Regardless of the exact timeline of how the market develops, it's apparent that consumers want ADAS features, which should drive automaker adoption. RBC Capital surveyed 530 U.S. vehicle owners regarding their interest in ADAS features.
If you look at past penetration curves of select safety features in the U.S., it's apparent that ADAS features are still in their infancy for market adoption.
Source: RBC Capital Markets
Given the building empirical evidence on the efficacy of this technology, increasing government support and regulatory changes, and growing consumer demand, we should see strong penetration of ADAS technology by the end of the decade.
RBC Capital forecasts that by the end of the decade, 80% of vehicles produced in Europe, 55% of vehicles produced in North America, and ~20% of vehicles produced in Asia will be fitted with a camera-based ADAS solution. Note, our penetration rates are versus regional production, not sales.
Source: RBC Capital Markets
Product development for new vehicles generally takes about three years and quite often the automaker would work with Mobileye for a couple of years prior to that. Once the vehicle or series enters production, the average life for production run is about six years.
Mobileye has stated to have won over 88% of the RFQs and that this rate has been consistent for the past seven years. Given the lead-time, the company should experience strong market share for the foreseeable future. Not only do automakers recognize and trust Mobileye, but the company is far ahead of the competition on chipsets and algorithms.
Undoubtedly, the company's strongest asset and competitive advantage versus other camera-based ADAS technology is its 15 years of R&D, and test and real world experience that has yielded millions of miles of road experience data in more than 40 countries, at all times of day, in multiple scenarios across hundreds of vehicle models. The company's expansive datasets allow for optimization of its proprietary algorithms and patented technology. The company can also fully validate safety functions, critical to avoid false-positive actuations, such as an inappropriate AEB actuation.
All of these factors lead me to believe that Mobileye has a distinct and apparent competitive advantage over the competition, particularly with its dataset, which puts it conservatively five years, but potentially closer to eight years ahead of its nearest competitor. This is assuming that the company can win a similar number of RFQs, and maintain healthy market share. RBC Capital forecasts an 80% clip, and market share declining to 68% by 2020.
Mobileye is the only real pure-play for investors looking for ADAS and autonomous driving exposure. Current ADAS features are the building blocks for autonomous driving, which management believes long-term revenue growth will be driven by.

Records provided:
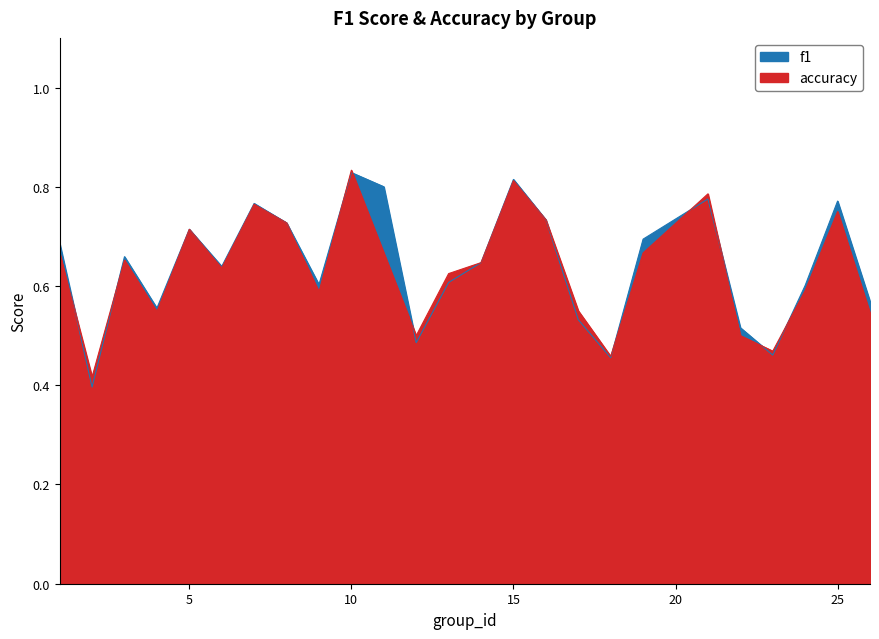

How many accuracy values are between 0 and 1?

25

---

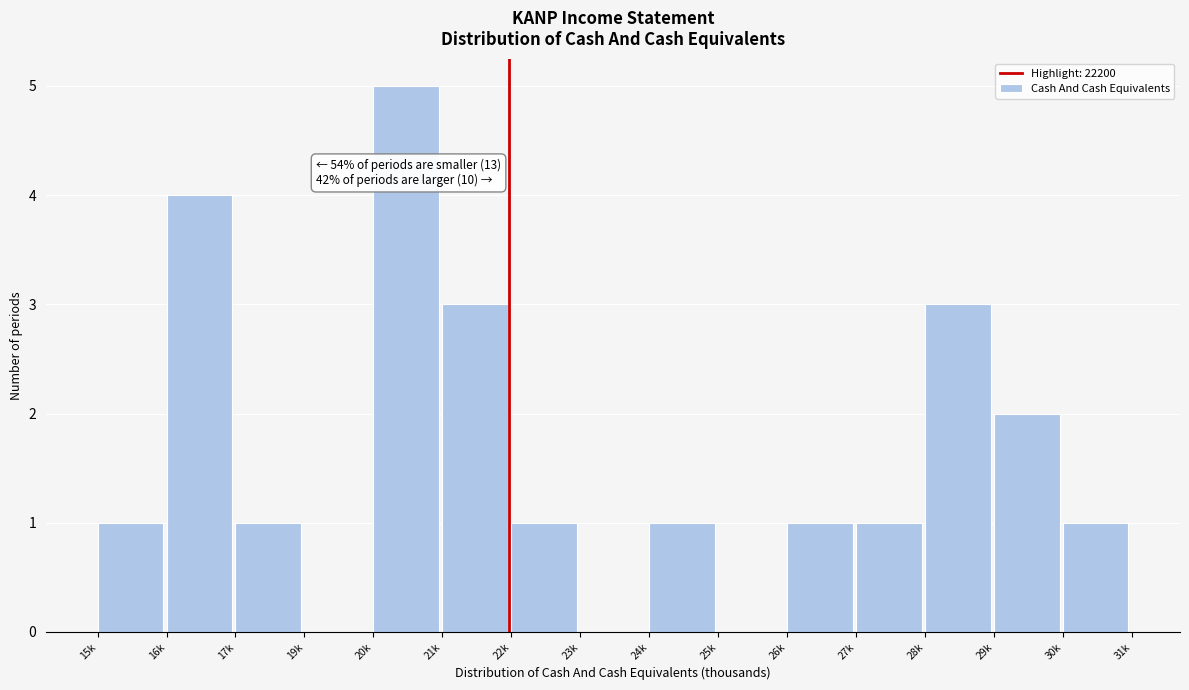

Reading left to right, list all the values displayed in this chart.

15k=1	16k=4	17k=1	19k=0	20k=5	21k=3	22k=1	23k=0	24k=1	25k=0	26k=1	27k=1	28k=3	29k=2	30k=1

Action item: From the Mobileye passage, please list each region in RBC Capital's end-of-decade forecast, with the share of vehicles produced there that it expects to carry a camera-based ADAS solution. Answer from the Mobileye passage alone.

Task result:
- Europe: 80%
- North America: 55%
- Asia: ~20%